26-30 May 2025
To foster international participation, this course will be held online
The Physalia course on population genomics offers a comprehensive five-day program designed to introduce participants to key concepts and techniques in the field. Through a hands-on approach, attendees will delve into different topics including basic bioinformatics, population structure, introgression, demographic modeling, genome scanning, and landscape genomics. The first day will be dedicated to learning essential skills for handling large short-read sequencing data and that will be used during the rest of the week. The course aims at providing a global overview of population genomics methods and their applications. Participants will gain fundamental knowledge (~ 2 hours/day) and practical experience (~3 hours/day) advance their research in this rapidly evolving field. Participants will be strongly encouraged to further engage with the practical exercises after each session and to discuss with the instructors regarding any issues encountered.

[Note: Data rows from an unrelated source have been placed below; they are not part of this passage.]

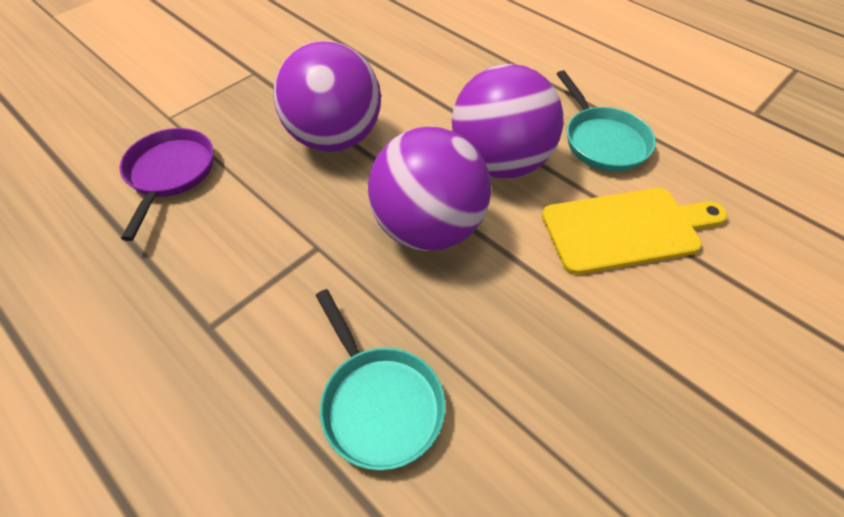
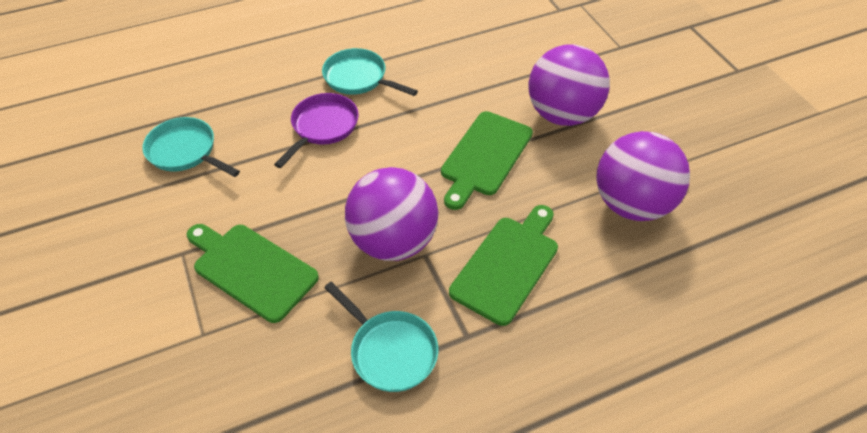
green cutting board: none = 0 -> [186,224,319,323] [441,111,533,210] [449,205,558,326] = 3
turquoise pan: [316,289,446,470] [557,70,656,172] = 2 -> [142,117,240,177] [322,48,418,96] [324,282,438,392] = 3
yellow cutting board: [542,188,727,275] = 1 -> none = 0

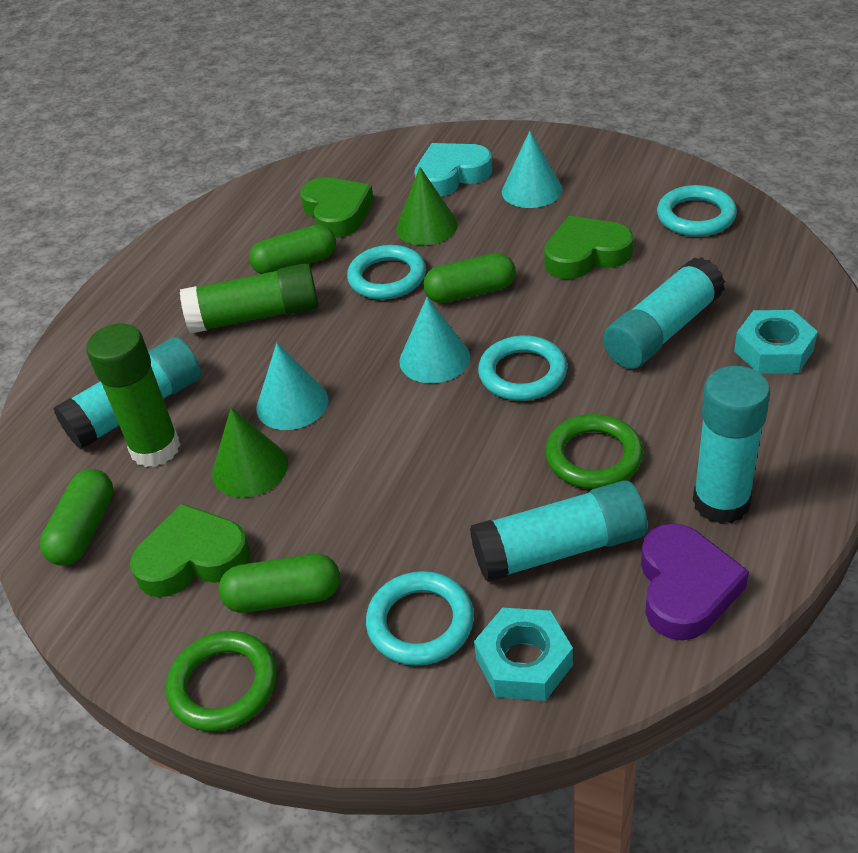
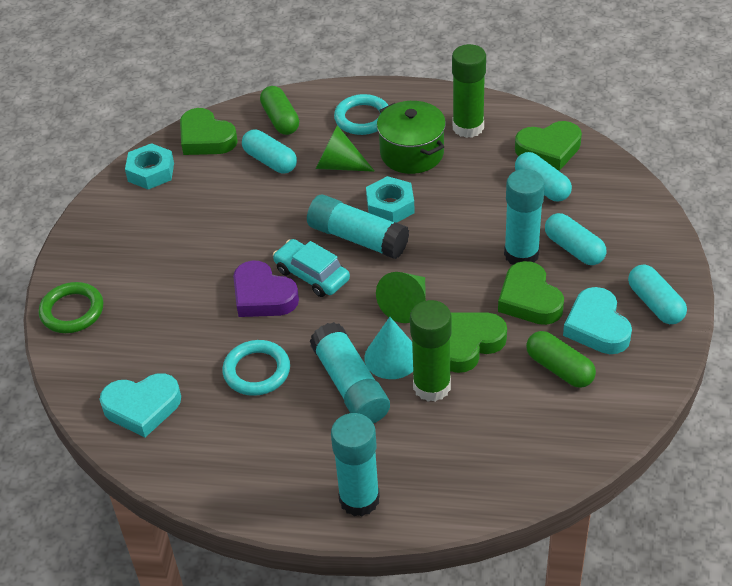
green capsule: [40,469,113,566] [218,554,340,613] [249,225,336,274] [423,253,516,303] = 4 -> [260,86,299,135] [526,331,596,388] = 2
green heart: [130,504,251,597] [300,177,374,238] [544,216,633,279] = 3 -> [180,108,238,155] [450,313,507,373] [498,261,564,325] [515,121,582,171] = 4
green pot: none = 0 -> [377,101,446,174] = 1
green ring: [166,631,277,732] [545,414,643,489] = 2 -> [39,282,104,333] = 1
turquoise capsule: none = 0 -> [242,129,297,174] [515,152,572,202] [545,213,607,265] [628,265,687,324] = 4
turquoise car: none = 0 -> [273,239,350,297] = 1
turquoise cone: [256,343,328,430] [399,297,470,383] [502,131,562,208] = 3 -> [364,317,413,379] = 1
turquoise heart: [414,143,492,197] = 1 -> [99,373,181,438] [563,287,632,354] = 2
turquoise ring: [347,245,426,300] [366,571,474,666] [478,335,567,401] [657,185,737,237] = 4 -> [222,340,290,396] [334,94,388,135] = 2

This course is designed for graduate students, postdocs, or researchers with little to no prior experience in population genomics. The primary objective is to learn the field through a hands-on,
learning-by-doing approach.
Participants should have a basic understanding of genetics/genomics and evolutionary biology, as well as prior experience with a programming language. Familiarity with UNIX-based command line
tools and R is required.
To ensure you can follow the course effectively, we recommend that participants without prior experience in R complete this R tutorial and those without knowledge of the UNIX command line complete this UNIX tutorial before attending.
Graham Coop: “Population and Quantitative Genetics” course at University of California, Davis (CC-BY)
Thibault Leroy & Quentin Rougemont (2020) Book chapter: Introduction to population genomics methods. In: Molecular Plant Taxonomy.
Yann X. C. Bourgeois & Ben H. Warren (2021). An overview of current population genomics methods for the analysis of whole-genome resequencing data in eukaryotes. Molecular Ecology, 30,
6036–6071.
Monday. 2-7 pm Berlin time
Round-table to discuss participants’ interests and biological models.
Lecture: Basic bioinformatics, introducing notions related to the handling of large sequencing data. Quality Control, read trimming, mapping and SNP calling for both short-read sequencing data.
Tuesday. 2-7 pm Berlin time
Inference of population structure and introgression.
Lecture: Concepts, methods, assumptions and main pitfalls regarding structure inference and detection of introgression.
Workshop: Analysis of empirical data: detection of clusters with supervised and unsupervised methods, detecting introgression and introgressed regions.
Wednesday. 2-7 pm Berlin time
Demographic modeling methods.
Lecture: Rationale of demographic inference and modeling, range of application, advantages and disadvantages. Introduction to Markovian coalescent-, composite likelihood- and Approximate Bayesian
Computation-based methods.
Workshop: Reconstructing past changes in effective population sizes and comparison of different demographic scenarios.
Thursday. 2-7 pm Berlin time
Genome-scans for association and selection.
Lecture: Genome-Wide Association Study (GWAS), selective sweep detection, differentiation, and whole-genome scanning for Genotype-Environment association (GEA). Brief introduction to advanced
methods: machine/deep learning, Ancestral Recombination Graphs.
Workshop: Application of GWAS and GEA to empirical data. Detection of selective sweeps.
Friday. 2-7 pm Berlin time
Landscape genomics.
Lecture: Methods to test isolation-by-distance, isolation-by-environment. Inference of population structure in space. Identification of geographical and environmental barriers to gene flow.
Workshop: Detection of deviations from strict isolation-by-distance. Testing landscape resistance to gene flow. Reintroducing some major concepts (e.g. population structure, GEA) in a spatial
context to summarize the physalia course as a whole.
Cancellation Policy:
> 30 days before the start date = 30% cancellation fee
< 30 days before the start date= No Refund.
Physalia-courses cannot be held responsible for any travel fees, accommodation or other expenses incurred to you as a result of the cancellation.